**CHECK YOUR UNDERSTANDING**
1 – In the discussion of DuckDuckGo and misinformation, which word does the second paragraph call key?
2 – Write a continuation of the DuckDuckGo misinformation discussion, picking up after its final sentence.

**SELECTED EXCERPT**
:::

It is quite easy to disapprove their current standard on record because according to it, misinformation can be coming from a "Russian" source only and we all know there is much more misinformation in the world than that. Can we agree on this?
I am not saying that a search engine shouldn't be involved in filtering of misinformation. On the contrary, I think that DDG (and any other search engine) should absolutely be in the business of filtering all misinformation they can. Key here is "all".
But by being selective, and in this case based on a particular political view (and I use the word political in the context of world politics), introduces a bias which may negatively affect its users, without any particular benefit.
Sure. I think it's reasonable to ask DuckDuckGo to apply more rigorous standards across the board.
I'll offer a weak note in their defense that I suspect part of the reason they don't is specifically to avoid sliding down a slippery slope and breaking this balance between neutrality and editorial decisions about content. I suspect that DuckDuckGo would say that there is a volume and kind of misinformation happening here that they are willing to address, but that applying the standards too broadly would result in them making decisions in other contexts where they feel less confident and in pushing their editorial line too far.

:::

**GIVEN ENTRIES**

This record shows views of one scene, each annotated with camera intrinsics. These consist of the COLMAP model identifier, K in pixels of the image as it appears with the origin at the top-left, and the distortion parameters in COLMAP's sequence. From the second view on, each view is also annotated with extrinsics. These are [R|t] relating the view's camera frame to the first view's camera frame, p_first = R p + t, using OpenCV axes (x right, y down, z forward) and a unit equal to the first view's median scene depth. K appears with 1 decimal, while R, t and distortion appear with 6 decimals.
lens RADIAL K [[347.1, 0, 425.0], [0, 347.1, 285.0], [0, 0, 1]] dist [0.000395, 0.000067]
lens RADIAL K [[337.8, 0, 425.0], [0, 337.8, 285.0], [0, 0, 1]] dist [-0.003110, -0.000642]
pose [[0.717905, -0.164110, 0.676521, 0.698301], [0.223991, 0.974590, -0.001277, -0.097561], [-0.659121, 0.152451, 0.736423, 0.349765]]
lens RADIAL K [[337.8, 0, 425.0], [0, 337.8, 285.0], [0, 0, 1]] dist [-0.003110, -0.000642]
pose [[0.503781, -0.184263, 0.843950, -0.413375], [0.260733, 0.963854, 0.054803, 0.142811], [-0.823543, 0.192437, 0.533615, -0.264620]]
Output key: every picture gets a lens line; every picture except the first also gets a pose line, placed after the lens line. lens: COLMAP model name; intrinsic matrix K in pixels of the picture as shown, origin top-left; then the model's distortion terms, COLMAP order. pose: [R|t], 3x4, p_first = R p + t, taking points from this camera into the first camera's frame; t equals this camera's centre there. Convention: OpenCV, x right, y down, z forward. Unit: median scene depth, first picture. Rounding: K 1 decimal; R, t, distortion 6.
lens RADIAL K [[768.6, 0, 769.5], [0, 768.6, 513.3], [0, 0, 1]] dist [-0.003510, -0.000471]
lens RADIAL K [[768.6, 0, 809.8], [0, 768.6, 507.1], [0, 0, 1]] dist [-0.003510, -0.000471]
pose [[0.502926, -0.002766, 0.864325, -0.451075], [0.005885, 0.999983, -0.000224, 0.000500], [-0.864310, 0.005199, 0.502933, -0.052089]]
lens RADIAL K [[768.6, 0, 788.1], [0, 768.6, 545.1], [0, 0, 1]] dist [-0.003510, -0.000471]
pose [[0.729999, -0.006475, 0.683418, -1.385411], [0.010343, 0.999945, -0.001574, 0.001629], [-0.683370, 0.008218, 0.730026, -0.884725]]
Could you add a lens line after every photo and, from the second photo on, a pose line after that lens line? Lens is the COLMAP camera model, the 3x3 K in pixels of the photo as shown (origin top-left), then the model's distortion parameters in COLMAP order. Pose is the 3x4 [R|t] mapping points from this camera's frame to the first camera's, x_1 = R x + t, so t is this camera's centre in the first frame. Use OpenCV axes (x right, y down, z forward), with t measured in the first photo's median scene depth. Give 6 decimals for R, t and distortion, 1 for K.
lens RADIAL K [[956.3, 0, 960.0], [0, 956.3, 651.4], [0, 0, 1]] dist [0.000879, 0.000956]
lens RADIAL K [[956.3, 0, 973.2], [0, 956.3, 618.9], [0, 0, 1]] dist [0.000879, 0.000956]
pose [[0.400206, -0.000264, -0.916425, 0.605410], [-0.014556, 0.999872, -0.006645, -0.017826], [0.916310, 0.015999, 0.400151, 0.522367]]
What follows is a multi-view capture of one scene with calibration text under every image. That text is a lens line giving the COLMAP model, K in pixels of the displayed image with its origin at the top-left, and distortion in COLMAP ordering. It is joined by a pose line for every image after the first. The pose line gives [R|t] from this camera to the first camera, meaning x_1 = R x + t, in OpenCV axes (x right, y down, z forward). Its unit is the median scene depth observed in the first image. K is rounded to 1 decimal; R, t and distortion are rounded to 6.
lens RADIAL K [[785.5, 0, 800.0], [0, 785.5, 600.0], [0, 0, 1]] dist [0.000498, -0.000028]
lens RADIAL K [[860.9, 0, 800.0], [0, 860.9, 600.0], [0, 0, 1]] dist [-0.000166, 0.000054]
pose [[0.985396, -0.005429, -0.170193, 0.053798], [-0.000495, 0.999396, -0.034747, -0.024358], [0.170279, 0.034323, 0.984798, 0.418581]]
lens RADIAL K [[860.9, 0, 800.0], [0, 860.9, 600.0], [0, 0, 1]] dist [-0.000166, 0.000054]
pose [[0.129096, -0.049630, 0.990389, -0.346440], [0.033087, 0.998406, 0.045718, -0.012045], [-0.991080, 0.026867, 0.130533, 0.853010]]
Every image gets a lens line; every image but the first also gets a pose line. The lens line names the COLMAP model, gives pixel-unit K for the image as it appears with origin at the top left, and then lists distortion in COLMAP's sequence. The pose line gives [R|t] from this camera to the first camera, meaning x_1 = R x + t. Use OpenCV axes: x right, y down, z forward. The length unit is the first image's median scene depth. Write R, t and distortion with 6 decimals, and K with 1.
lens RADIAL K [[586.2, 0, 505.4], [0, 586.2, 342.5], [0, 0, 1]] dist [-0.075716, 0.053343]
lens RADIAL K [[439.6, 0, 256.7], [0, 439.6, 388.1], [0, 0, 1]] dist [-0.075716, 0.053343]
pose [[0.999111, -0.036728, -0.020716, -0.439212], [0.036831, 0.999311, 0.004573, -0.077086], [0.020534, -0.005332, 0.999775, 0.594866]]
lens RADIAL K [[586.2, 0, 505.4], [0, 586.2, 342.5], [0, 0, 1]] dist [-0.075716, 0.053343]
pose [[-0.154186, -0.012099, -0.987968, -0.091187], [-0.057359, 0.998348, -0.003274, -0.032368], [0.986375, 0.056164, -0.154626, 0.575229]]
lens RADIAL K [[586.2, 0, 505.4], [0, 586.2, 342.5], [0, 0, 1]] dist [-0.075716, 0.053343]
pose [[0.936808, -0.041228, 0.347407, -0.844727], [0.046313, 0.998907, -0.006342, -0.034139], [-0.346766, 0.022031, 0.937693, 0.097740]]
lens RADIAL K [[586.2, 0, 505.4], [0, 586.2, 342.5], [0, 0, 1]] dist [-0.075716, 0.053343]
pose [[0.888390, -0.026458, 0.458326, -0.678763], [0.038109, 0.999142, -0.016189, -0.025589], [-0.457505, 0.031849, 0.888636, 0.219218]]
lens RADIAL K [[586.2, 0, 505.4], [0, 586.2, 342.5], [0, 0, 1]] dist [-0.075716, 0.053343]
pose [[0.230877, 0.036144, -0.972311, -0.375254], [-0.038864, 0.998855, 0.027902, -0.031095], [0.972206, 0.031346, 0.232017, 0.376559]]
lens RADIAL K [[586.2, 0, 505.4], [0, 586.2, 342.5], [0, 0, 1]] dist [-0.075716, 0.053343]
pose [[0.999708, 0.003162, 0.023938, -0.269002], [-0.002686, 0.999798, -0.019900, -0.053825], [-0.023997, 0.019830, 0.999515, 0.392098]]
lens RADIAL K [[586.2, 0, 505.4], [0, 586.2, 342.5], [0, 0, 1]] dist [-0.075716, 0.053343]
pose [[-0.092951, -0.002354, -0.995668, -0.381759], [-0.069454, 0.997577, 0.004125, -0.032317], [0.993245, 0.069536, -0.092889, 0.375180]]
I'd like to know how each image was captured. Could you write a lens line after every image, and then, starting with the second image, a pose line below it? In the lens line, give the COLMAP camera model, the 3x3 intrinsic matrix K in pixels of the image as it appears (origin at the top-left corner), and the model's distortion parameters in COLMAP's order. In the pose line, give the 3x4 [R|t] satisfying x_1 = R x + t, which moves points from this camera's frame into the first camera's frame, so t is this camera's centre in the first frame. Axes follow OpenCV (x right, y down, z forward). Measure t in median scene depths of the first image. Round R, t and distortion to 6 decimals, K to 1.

:::

**ANSWERS FOR THIS EXERCISE**
1 – The word "all."

2 –
However, I don't think it's unreasonable at all to disagree with them on that assessment, and I think it's extremely reasonable to ask why DuckDuckGo feels safer about downranking certain kinds of misinformation and feels nervous about taking stances about other misinformation.
My hope is that if it's somehow possible for anything positive at all to come out of Russia's invasion of Ukraine, it's in part that people become more conscientious and critical about other conflicts (and narratives about conflicts) that we tend to take for granted or ignore.
> However, I don't think it's unreasonable at all to disagree with them on that assessment, and I think it's extremely reasonable to ask why DuckDuckGo feels safer about downranking certain kinds of misinformation and feels nervous about taking stances about other misinformation.
It may look like that on a first glance, but assuming even spread of 100M DDG users, those users from Russia, China, India, Indonesia, Middle east may be more sensitive to other kind (in this case western media) of misinformation.
Since this is easily half of the world population I would argue that stance they took could also be easily seen as an 'extremely unreasonable' at the same time.
> whether it has biases that prevent it from reacting as strongly to, just as an example, US propaganda about refugees or armed conflicts that it has initiated.
> When we talk about misinformation, it is not misinformation to say that Russia unjustly invaded Ukraine.
So let's say that DuckDuckGo commits to not doing any filtering or sorting based on a nebulous term like "politics". If you choose to go down that path - what concepts are political and who is supposed to be the judge of that?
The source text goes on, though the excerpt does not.